“Oh, no sabeís, oh, no sabéis -aún-

que cuando se le encuentra

ni él puede abandonarnos,

 ni se le puede abandonar ya nunca”

 

Este fragmento del poema de Emeterio Gutiérrez Albelo, “Él me encontró en la calle”, podría servir para sintetizar dos aspectos esenciales de la rica experiencia vital de mi predecesor, el Obispo Felipe Fernández, al que hemos dado el último adiós esta misma semana. Él apreció y difundió mucho la poesía religiosa de este autor.

En efecto, pienso que “el encuentro con el Señor Resucitado”, es la clave de la vida de D. Felipe y, por otra parte, es el centro de la experiencia pascual que celebramos estos días gloriosos. Mejor lo expresa quizá el “Quien a Dios tiene nada le falta: ¡Sólo Dios basta!”, un fragmento de una pequeña poesía de Santa Teresa de Jesús que tuvo la dicha de aprender – decía- de labios de su madre cuando era niño.

Estamos, sin duda, como dije en la Misa Exequial, ante un hombre de fe; un hombre de Dios y para Dios. Sólo desde esta experiencia de fe, que fue purificando progresivamente a lo largo de su vida, sobre todo a raíz de su dura enfermedad, es posible entender su vida y toda su labor pastoral.

Desde la fe se entregó al servicio de los demás y los múltiples talentos humanos que poseía, como el amor por la literatura, la música, la poesía, el arte religioso contemporáneo, etc. lejos de usarlos en provecho propio, los orientó siempre al servicio de la predicación del Evangelio. No en vano la frase paulina que quiso sintetizara su ministerio, casi a modo de lema, es: “Siervo de Cristo Jesús, elegido para ser apóstol y destinado a proclamar el evangelio”. (Rom. 1,1)

Sin duda, la providencia divina quiso que “pasara de este mundo al Padre” un Viernes Santo y que recibiera cristiana sepultura el Martes de Pascua, día santísimo de la Resurrección de Jesús. Lo ocurrido entre ambos días fue como un icono de su vida. Su capilla ardiente en la sede del Obispado, justo delante de la escena de pentecostés que un artista actual, el P. Marko Ivan Rupnik, nos dejara para la posteridad, nos habla del diálogo con la cultura contemporánea y de una Iglesia alentada por el Espíritu cuyos mejores hijos son los santos.

Su traslado el Domingo de Resurrección a la Sede Catedralicia –Iglesia de la Concepción- nos habla de una tradición viva. Allí fue velado en un templo tan vinculado al comienzo de la evangelización de nuestra tierra, que nos habla de los orígenes pero también de una persona, Jesucristo, que sigue siendo contemporáneo nuestro.

## INFORMACIÓN MOSTRADA

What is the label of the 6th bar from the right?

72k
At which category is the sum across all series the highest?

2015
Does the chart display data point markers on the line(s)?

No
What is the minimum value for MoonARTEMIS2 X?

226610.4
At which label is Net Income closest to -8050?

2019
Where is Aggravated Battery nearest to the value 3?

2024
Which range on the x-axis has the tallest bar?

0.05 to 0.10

## TAREAS POR REALIZAR
1. Según el fragmento del documento, ¿por qué el velatorio del obispo en la Iglesia de la Concepción remite a los orígenes? Responda en una a tres oraciones.
2. Reproduzca literalmente el pasaje del fragmento del documento que va desde "que cuando se" hasta "cuando era niño.".
Las líneas constituyen un material aparte, independiente del texto.

## RESPUESTAS PROPUESTAS
1. Porque ese templo está muy vinculado al comienzo de la evangelización de la tierra a la que se refiere el autor.

2.
que cuando se le encuentra

ni él puede abandonarnos,

 ni se le puede abandonar ya nunca”

 

Este fragmento del poema de Emeterio Gutiérrez Albelo, “Él me encontró en la calle”, podría servir para sintetizar dos aspectos esenciales de la rica experiencia vital de mi predecesor, el Obispo Felipe Fernández, al que hemos dado el último adiós esta misma semana. Él apreció y difundió mucho la poesía religiosa de este autor.

En efecto, pienso que “el encuentro con el Señor Resucitado”, es la clave de la vida de D. Felipe y, por otra parte, es el centro de la experiencia pascual que celebramos estos días gloriosos. Mejor lo expresa quizá el “Quien a Dios tiene nada le falta: ¡Sólo Dios basta!”, un fragmento de una pequeña poesía de Santa Teresa de Jesús que tuvo la dicha de aprender – decía- de labios de su madre cuando era niño.